The loan’s term is based on your CD’s maturity date, so if your CD matures in 12 months, the maximum term for the loan would be 12 months. The bank uses your CD’s annual percentage yield, or APY, to calculate the loan’s interest rate, and they typically add a minimum of 2% to 3% in interest on top of your APY.

Family Loans

If you have a poor credit history and find it difficult to qualify for a traditional loan, consider asking a family member for a loan. However, there are also potential personal and financial risks for both parties—especially if you default.

Frequently Asked Questions (FAQs)

How often can the interest rate change on a HELOC?

After the draw period, there’s a repayment period during which time the interest rate may rise. HELOCs have variable interest rates, which may change on a monthly basis.

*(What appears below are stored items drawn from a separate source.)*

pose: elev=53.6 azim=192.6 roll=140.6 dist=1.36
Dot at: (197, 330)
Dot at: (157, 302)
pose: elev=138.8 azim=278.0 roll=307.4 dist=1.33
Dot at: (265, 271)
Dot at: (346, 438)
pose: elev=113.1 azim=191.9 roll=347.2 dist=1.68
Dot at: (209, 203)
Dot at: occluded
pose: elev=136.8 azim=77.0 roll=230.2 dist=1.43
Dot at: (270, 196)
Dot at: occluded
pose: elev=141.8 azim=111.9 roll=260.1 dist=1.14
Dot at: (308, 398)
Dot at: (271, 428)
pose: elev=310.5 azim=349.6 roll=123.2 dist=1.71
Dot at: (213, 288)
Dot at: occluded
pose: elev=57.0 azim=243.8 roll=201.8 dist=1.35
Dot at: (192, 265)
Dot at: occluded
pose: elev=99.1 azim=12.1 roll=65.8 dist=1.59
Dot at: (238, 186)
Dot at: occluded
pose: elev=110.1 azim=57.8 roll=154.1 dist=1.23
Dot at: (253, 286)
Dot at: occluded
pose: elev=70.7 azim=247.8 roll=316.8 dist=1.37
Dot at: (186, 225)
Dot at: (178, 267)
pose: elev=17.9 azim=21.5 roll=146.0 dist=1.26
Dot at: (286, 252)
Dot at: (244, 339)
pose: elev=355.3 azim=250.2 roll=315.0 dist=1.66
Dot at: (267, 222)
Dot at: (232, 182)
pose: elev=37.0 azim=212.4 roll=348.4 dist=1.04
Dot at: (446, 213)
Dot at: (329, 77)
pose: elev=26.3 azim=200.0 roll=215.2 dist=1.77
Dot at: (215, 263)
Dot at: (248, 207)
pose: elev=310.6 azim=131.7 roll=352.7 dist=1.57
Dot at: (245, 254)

How does HELOC repayment work?

You’re only required to make interest payments during the HELOC’s draw period, which often lasts up to 10 years. You can also choose to make payments toward the principal during the draw period. When that period ends, you’ll enter the repayment period, where you begin repaying the remaining principal balance, plus interest.

Should I get a HELOC?

If you have enough equity in your home and don’t need a large amount all at once, then a HELOC that you can tap as needed might be right for you. If you need a large amount of cash up front, consider a home equity loan instead.

Can I get a HELOC without a job?

If you are unemployed but have other sources of income, you might be able to qualify for a HELOC. Lenders might accept income from the following sources:

  • Interest and dividends
  • Social Security income
  • Long-term disability payments
  • Alimony or child support
  • Trust fund
  • Rental property
  • Retirement or pension fund

Are HELOCs easy to qualify for?

HELOCs can be easy to qualify for when you have good or excellent credit (620 or above) along with 15% to 20% equity. It’s also recommended to have a DTI ratio no higher than 43%.

What do I need to bring for a HELOC loan?

In addition to a qualifying credit score and sufficient equity, you’ll need to provide documentation to verify your income and financial history. This can include recent pay stubs, two years of tax returns, bank statements and a current mortgage statement. The loan officer will pull your credit reports and order a home appraisal.